As Simon continues to develop his own sense of self, certain times of the day are getting more challenging. Towards the top of this list lies bath time, when we are regularly reminded that our agenda (get the child clean) and Simon’s agenda (have fun and make a mess) are not in perfect—or even imperfect—harmony.
The process is much like how I imagine Senate and House bill reconciliation committees must operate. Matt and I, as co-chairs of the Parental Committee on Hygiene, present our position that Simon stand so we can clean his tushie and legs, should keep toys and water inside the tub during a bath, and should allow us to pour water over his head to wash his hair. Simon, the Chair of the Toddler Health and Happiness Committee, protests that he is willing to get in the tub quite happily so long as he does not have to stand unless he wants to and is allowed to throw cups of water out of the tub at his will. As for hair washing, the Honorable Senator from Toddlerdom attests that he is perfectly happy to have his hair washed as soon as the Honorable Representatives from Parenthood figure out a way to do so that involves neither shampoo nor water.
As the negotiations rage, much coaxing on the part of the Parents and a fair bit of shrieking on the part of the Toddler can be heard outside the chamber. For a while it looked like a compromise had been found in the form of having Simon lie back in the tub for hair washing, but one day, without notice, that option was suddenly tossed from committee and the previous stalemate returned. We suspect he’s using it as a bargaining chip for splashing, because truth be told he used to look like he enjoyed it; he’d lie back with only his face exposed and take on a dreamy and lost expression as he took in the sensation of being mostly submerged.
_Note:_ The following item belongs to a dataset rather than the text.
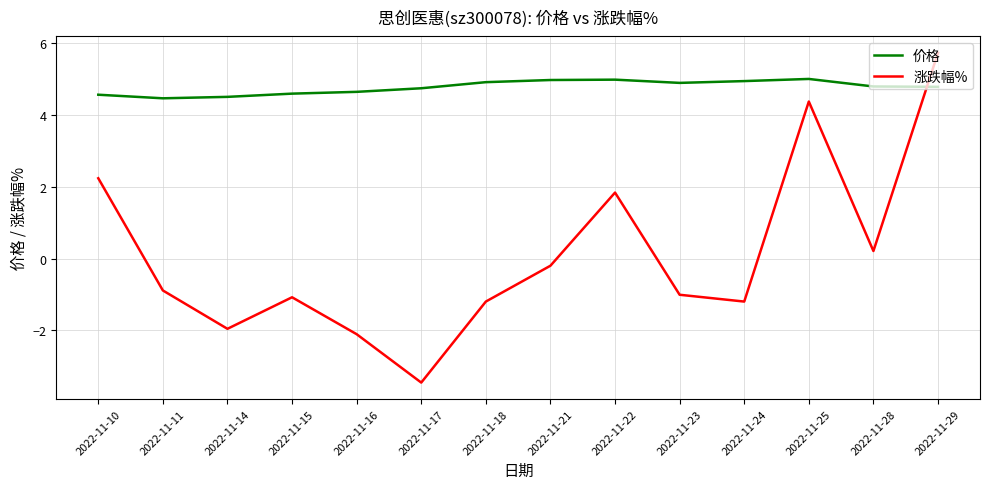

What value does the 涨跌幅% series have at 2022-11-25?

4.4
But the base must be appeased, so lying back is no longer on the negotiating table.
After some months of arguing and crying about standing, hair washing, and water-tossing (dare I call it Cup-of-Watergate?) we have arrived at a tenuous compromise just in time for the August recess. Standing up was solved by offering limited self-rule in the form of “tickle-bubbles”. I had been trying to coax Simon to wash himself for a while, and finally got him interested when I lathered up my hands, tickled his tummy and sides, and gave the game that ridiculous moniker. It stuck, and lately Simon has happily stood and washed himself and let me help reach the tricky bits. Success!
Hair washing and Cup-of-Watergate have both been solved with a small plastic watering can. One night Simon was devastated to learn that he had to stop watering the plants and go take his bath, and I mollified him with a promise of taking the can into the tub. I had him “water” my feet and legs, and then I “watered” him-head and all. He loved it! The gentle shower from the watering can allows us to wash his hair without tears and, as an added bonus, Simon would rather water my feet, his own hands, or the tub, than throw a tumbler out of the tub.
The moral to this story is, I think, that many parenting struggles, if not so many legislatives stand-stills, can be resolved with humor and creativity. And the underlying terror of this for me is that there are instances where I have neither. The Parent and Toddler committees on Household Welfare are still deadlocked on Toddler Bill 1404 (Walking Through Parking Lots Not Holding Hands Act) and Parent bill 6549 (Not Kicking During Diaper Changes Act) with no resolution in sight. We’re hoping all parties will return from the August recess with a better spirit of compromise!